The 3-year-old program has relieved the most debt for people on Chicago's South and West sides and in the south and west suburbs. [Chicago Sun-Times]
Cook County has erased nearly $665 million in medical debt for local residents since launching the effort in 2022, according to new figures released Thursday.
County leaders are celebrating the latest milestone of the program, which has so far helped almost 557,000 people have some of their debt abolished.

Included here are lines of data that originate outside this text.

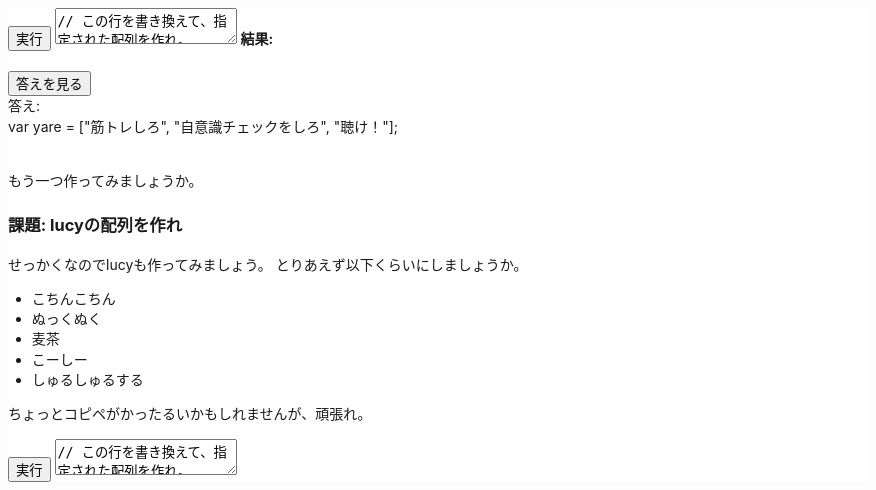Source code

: 
<div id="q1">
    <input type="button" value="実行" />
    <textarea>
// この行を書き換えて、指定された配列を作れ。
var yare = [];

MessageBox.show(yare);</textarea>
    <b>結果:</b> <span class="console"></span><br>
    <span class="result"></span><br>
    <input type="button" value="答えを見る" />
    <div class="answer hideanswer">
答え:<br>
var yare = ["筋トレしろ", "自意識チェックをしろ", "聴け！"];
    </div>        
</div>
  
　  
もう一つ作ってみましょうか。

### 課題: lucyの配列を作れ

せっかくなのでlucyも作ってみましょう。
とりあえず以下くらいにしましょうか。

- こちんこちん
- ぬっくぬく
- 麦茶
- こーしー
- しゅるしゅるする

ちょっとコピペがかったるいかもしれませんが、頑張れ。

<script>
var qobj = {
    id: "q2",
    scenarios: []
}


qobj.scenarios.push({
    setup: ()=> {},
    verify: (intp) => {
        var actual = getGlobalVal(intp, "lucy");
        if(actual == undefined) {
          return "変数 lucyがどっかいっちゃった？";
        }
        var expect = ["こちんこちん", "ぬっくぬく", "麦茶", "こーしー", "しゅるしゅるする"];
        return verifyArrayEqual(expect, actual);
    }
});
  questions.push(qobj);
 </script>


<div id="q2">
    <input type="button" value="実行" />
    <textarea>
// この行を書き換えて、指定された配列を作れ。
var lucy = 0;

The effort has relieved the most debt for people on Chicago’s South and West sides and in the south and west suburbs. The amount erased ranges from about $600 to $4,000 on average per person, depending on where they live.
“This has been a real boon to a substantial number of our residents,” said Cook County Board President Toni Preckwinkle. “This I think is what the president of the United States at the time, Joe Biden, and Congress intended — that we make a real impact on peoples’ lives in the aftermath of a really cataclysmic event, not just the health scare, but the very troubling economic impacts that followed the pandemic.”
The county has become a national model for how other local governments can use their resources to erase medical debt for residents. Cook County partners with the nonprofit Undue Medical Debt, which buys old uncollectible bills from hospitals and others for pennies on the dollar, and then forgives it. With $1, Undue Medical Debt leaders have said they can relieve as much as $100 of medical debt or more at a time.